In the interview, Pelosi expressed frustration with criticisms from within her own party, particularly from Sen. Bernie Sanders (I-VT), who suggested that Democrats lost because they focused too much on identity politics rather than addressing core economic concerns. Sanders has been vocal about his belief that the party has lost touch with working-class families.

“Bernie Sanders has not won,” Pelosi retorted. “With all due respect, and I have a great deal of respect for him and for what he stands for, but I don’t respect him saying that the Democratic Party has abandoned working-class families.”

Pelosi then elaborated on what she sees as a growing divide within the party over key social issues. “Guns, God, and gays — that’s the way they say it,” she remarked. “Guns, that’s an issue; gays, that’s an issue; and now they’re making the trans issue such an important priority. And in certain communities, what they call God, we call a woman’s right to choose.”

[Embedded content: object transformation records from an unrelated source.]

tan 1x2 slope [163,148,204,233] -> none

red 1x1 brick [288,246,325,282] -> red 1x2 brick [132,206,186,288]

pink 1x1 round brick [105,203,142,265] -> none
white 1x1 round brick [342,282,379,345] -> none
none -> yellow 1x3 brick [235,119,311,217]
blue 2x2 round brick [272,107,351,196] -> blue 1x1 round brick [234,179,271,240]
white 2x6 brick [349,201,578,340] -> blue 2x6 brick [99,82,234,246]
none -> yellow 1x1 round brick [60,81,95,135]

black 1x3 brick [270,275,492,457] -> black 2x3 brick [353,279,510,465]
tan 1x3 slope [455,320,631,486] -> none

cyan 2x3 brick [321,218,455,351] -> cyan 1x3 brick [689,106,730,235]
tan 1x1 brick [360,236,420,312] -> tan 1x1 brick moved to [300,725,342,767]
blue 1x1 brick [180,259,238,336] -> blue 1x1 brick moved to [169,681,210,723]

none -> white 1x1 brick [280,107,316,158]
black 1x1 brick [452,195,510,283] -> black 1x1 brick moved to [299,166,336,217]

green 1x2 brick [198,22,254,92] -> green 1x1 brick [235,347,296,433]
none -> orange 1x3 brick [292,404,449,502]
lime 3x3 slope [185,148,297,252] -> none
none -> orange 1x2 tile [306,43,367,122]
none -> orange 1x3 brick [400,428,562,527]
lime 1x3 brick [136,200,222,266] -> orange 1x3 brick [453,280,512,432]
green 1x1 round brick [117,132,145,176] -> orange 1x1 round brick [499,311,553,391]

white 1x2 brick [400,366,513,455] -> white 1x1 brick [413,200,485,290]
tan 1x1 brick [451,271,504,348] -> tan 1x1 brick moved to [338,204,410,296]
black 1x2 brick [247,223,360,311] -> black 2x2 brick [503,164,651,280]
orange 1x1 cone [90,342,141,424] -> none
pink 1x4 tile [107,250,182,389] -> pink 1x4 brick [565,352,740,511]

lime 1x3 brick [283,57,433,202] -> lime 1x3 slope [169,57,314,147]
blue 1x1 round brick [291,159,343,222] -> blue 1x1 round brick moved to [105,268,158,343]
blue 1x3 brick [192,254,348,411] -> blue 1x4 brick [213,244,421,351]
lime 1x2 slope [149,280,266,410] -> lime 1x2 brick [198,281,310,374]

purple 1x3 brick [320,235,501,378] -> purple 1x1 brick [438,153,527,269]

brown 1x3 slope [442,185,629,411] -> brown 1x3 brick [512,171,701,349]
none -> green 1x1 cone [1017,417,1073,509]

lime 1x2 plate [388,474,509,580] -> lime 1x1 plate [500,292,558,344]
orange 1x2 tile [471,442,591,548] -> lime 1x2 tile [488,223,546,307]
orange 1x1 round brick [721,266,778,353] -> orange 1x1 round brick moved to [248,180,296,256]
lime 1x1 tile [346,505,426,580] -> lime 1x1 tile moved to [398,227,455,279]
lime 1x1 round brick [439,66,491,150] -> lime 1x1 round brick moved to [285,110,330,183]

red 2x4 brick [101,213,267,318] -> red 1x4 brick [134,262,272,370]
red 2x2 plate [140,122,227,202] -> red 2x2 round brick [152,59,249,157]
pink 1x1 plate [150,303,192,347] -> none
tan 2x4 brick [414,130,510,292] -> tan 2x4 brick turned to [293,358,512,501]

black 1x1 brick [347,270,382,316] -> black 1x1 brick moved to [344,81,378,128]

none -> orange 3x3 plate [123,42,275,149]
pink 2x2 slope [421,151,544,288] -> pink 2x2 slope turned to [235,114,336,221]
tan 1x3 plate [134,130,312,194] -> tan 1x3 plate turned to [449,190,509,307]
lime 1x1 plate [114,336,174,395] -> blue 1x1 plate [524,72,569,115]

Pelosi’s candid reflections come as Democrats grapple with the fallout from a stunning loss to Trump. Her remarks underscore the ongoing debate within the party about the strategic missteps and messaging failures that may have contributed to Harris’ defeat. While Pelosi appears to place the blame squarely on Biden’s delayed decision to exit the race, her comments also highlight broader concerns about the party’s focus on identity politics at the expense of economic messaging, a critique echoed by other voices within the Democratic ranks.